O promotor da Fórmula 1, Bernie Ecclestone, terá de se explicar no tribunal alemão após a corte de Munique determinar que a acusação de pagamento de propina durante uma transação relativa a ações da categoria irá a julgamento a partir de abril.

A CVC, que controla a categoria, anunciou que o julgamento fez com que Ecclestone saísse da diretoria da empresa. Porém, o inglês continuará tomando as decisões do esporte. Atualmente, o empresário cuida de toda a parte comercial da Fórmula 1. "A aprovação e assinatura de contratos signficativos e outros acordos econômicos agora ficará a cargo do presidente, Peter Brabeck-Letmathe, e do presidente substituto, Donald Mackenzie", divulgou a CVC em comunicado. 

A acusação afirma que Ecclestone pagou ao banqueiro alemão Gerhard Gribkowsky para garantir que teria prioridade na compra de ações da Fórmula 1 há oito anos. Na época, o banco em que Gribkowsky trabalhava, o BayernLB, tinha 47% da categoria.

Os advogados do inglês de 83 anos, no entanto, se mostra tranquilo. “A decisão de ir a julgamento é normal e não há porque achar que isso é um problema.
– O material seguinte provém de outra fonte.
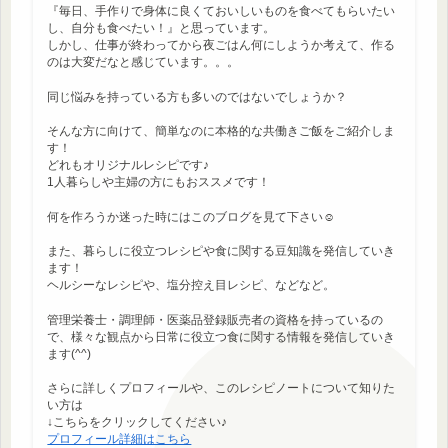
『毎日、手作りで身体に良くておいしいものを食べてもらいたい
し、自分も食べたい！』と思っています。
しかし、仕事が終わってから夜ごはん何にしようか考えて、作る
のは大変だなと感じています。。。
同じ悩みを持っている方も多いのではないでしょうか？
そんな方に向けて、簡単なのに本格的な共働きご飯をご紹介しま
す！
どれもオリジナルレシピです♪
1人暮らしや主婦の方にもおススメです！
何を作ろうか迷った時にはこのブログを見て下さい☺
また、暮らしに役立つレシピや食に関する豆知識を発信していき
ます！
ヘルシーなレシピや、塩分控え目レシピ、などなど。
管理栄養士・調理師・医薬品登録販売者の資格を持っているの
で、様々な観点から日常に役立つ食に関する情報を発信していき
ます(^^)
さらに詳しくプロフィールや、このレシピノートについて知りた
い方は
↓こちらをクリックしてください♪
プロフィール詳細はこちら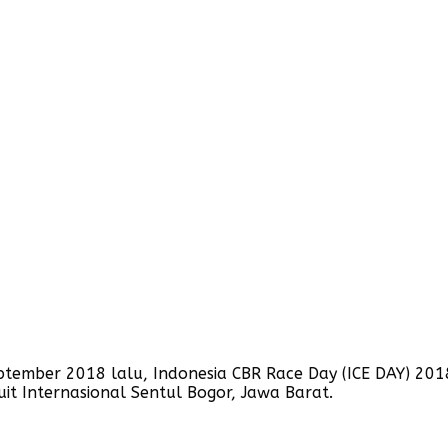
ptember 2018 lalu, Indonesia CBR Race Day (ICE DAY) 2018
it Internasional Sentul Bogor, Jawa Barat.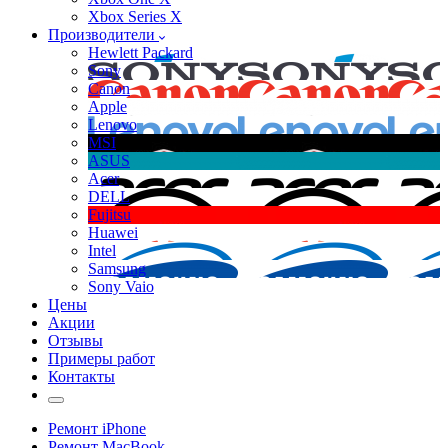
Xbox Series X
Производители
Hewlett Packard
Sony
Canon
Apple
Lenovo
MSI
ASUS
Acer
DELL
Fujitsu
Huawei
Intel
Samsung
Sony Vaio
Цены
Акции
Отзывы
Примеры работ
Контакты
Ремонт iPhone
Ремонт MacBook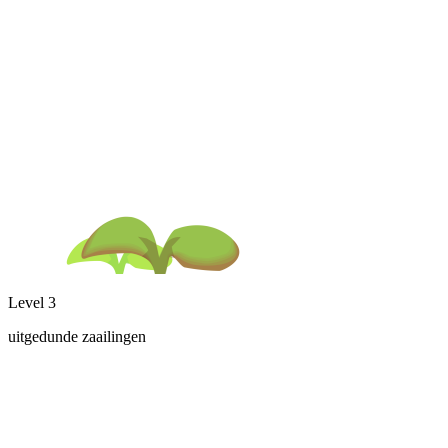
Level 3
uitgedunde zaailingen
É algo que os jurados terão de decidir”, afirmaram Sven Thomas e Norbert Scharf em comunicado. “A propina em questão nunca existiu. As acusações que são baseadas no testemunho de Gribkowsky são incorretas e baseadas em fatos incoerentes.”

De fato, Gribkowsky recebeu 44 milhões de dólares de Ecclestone na época, mas o empresário afirma que o pagamento não foi relacionado ao negócio das ações, sendo resultado de uma intimidação do alemão.